═════ 提示テキスト ═════

思いでぽろぽろ
静寂に包まれているからかもしれないけれど、何となく普段着でいたい僕でいたいと
いう気持ちから書いてみたい。
今日は1月27日である。明日は28日である。阪神淡路島大震災からの十日余りの
この次期は、暦のうえでは厳寒の季節である。
これは僕の身体への感覚的なものだけでなく、精神的にもこだわりの時期になる。
それは、誰もが日常生活に流されていく時間の中に、いつのまにか忘れたふりをして
いる傷ついた思いの蓄積であることに気づくからだ。
単に体験した思い出の中にいるだけのことではない。苦しんできた事実の中の自分が
いることにいやおうなく気付かされるからだと思う。

═════

* _課題_
上の提示テキストから、「今日は1月27日である。明日は28日である。阪神淡路島大震災からの十日余りの」から「いる傷ついた思いの蓄積であることに気づくからだ。」までをそのまま一字も変えずに打ち直してください。

═════ データ内容 ═════

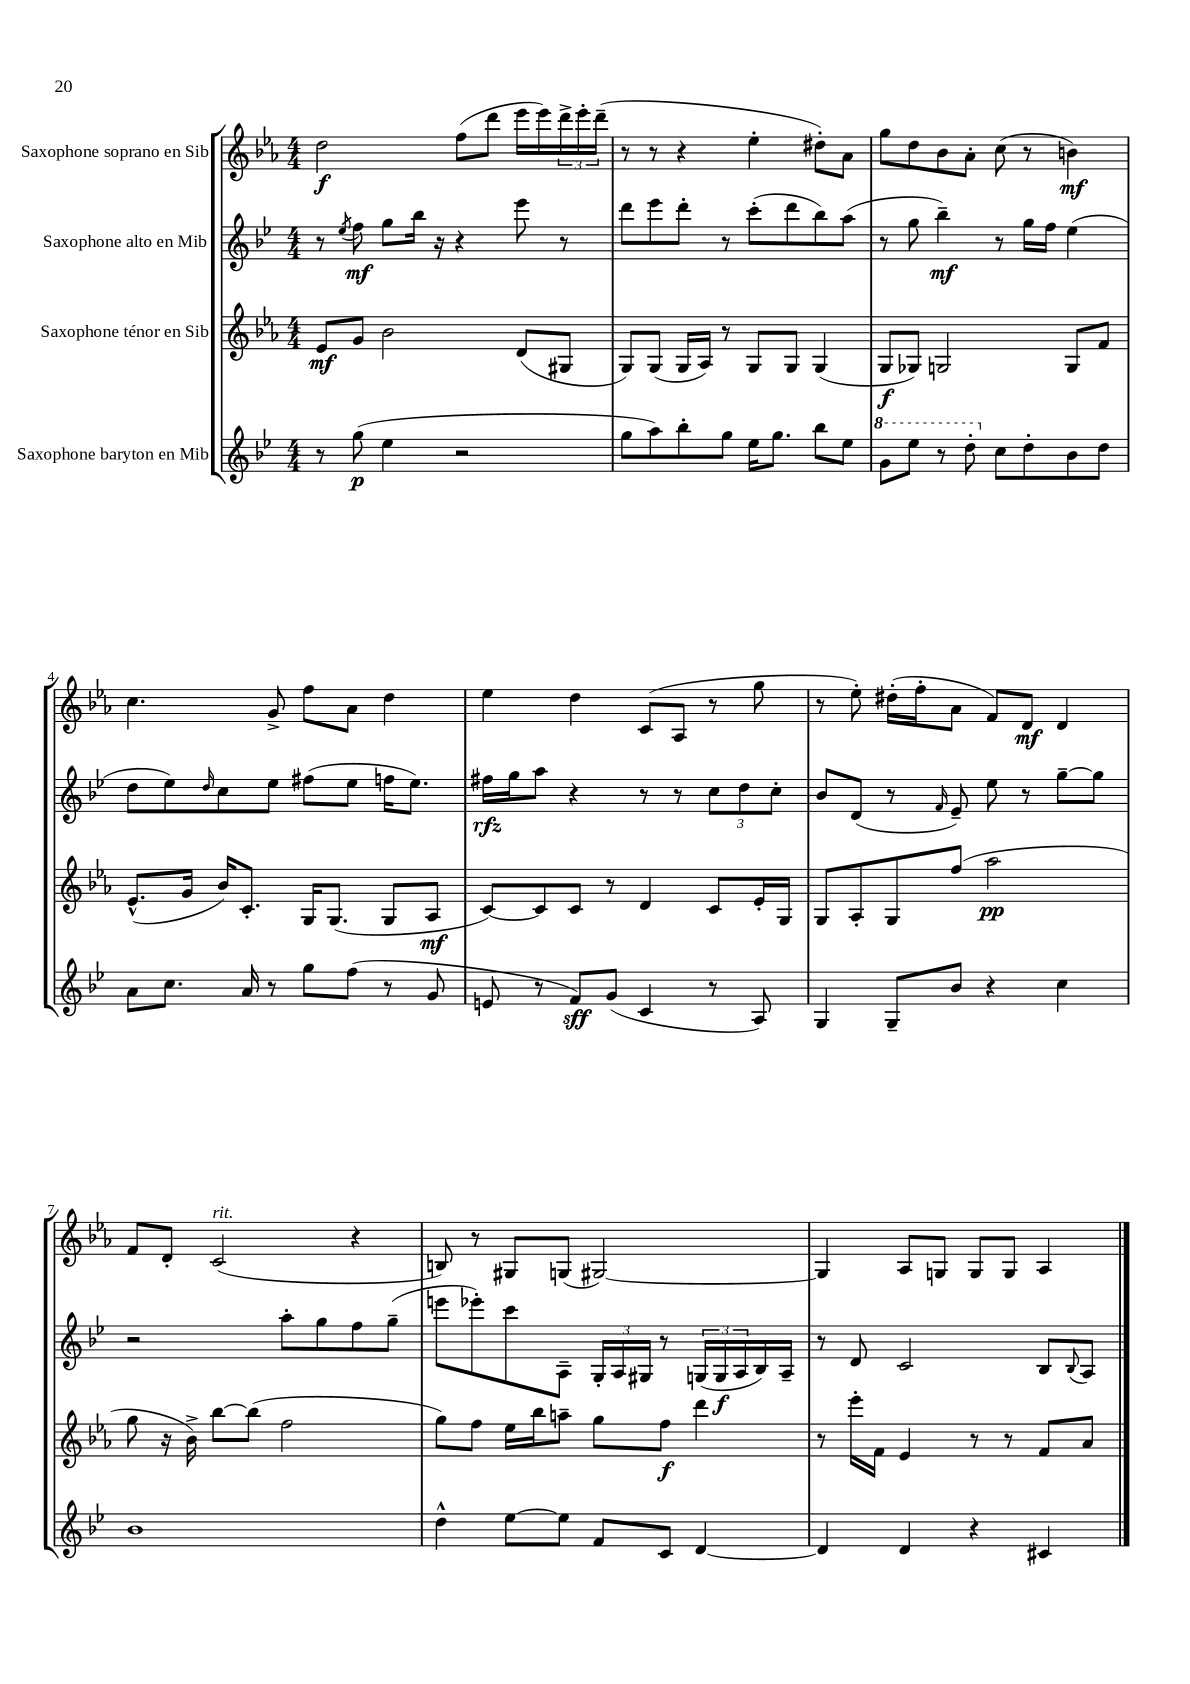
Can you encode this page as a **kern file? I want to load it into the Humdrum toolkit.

═════

* _想定解答_
今日は1月27日である。明日は28日である。阪神淡路島大震災からの十日余りの
この次期は、暦のうえでは厳寒の季節である。
これは僕の身体への感覚的なものだけでなく、精神的にもこだわりの時期になる。
それは、誰もが日常生活に流されていく時間の中に、いつのまにか忘れたふりをして
いる傷ついた思いの蓄積であることに気づくからだ。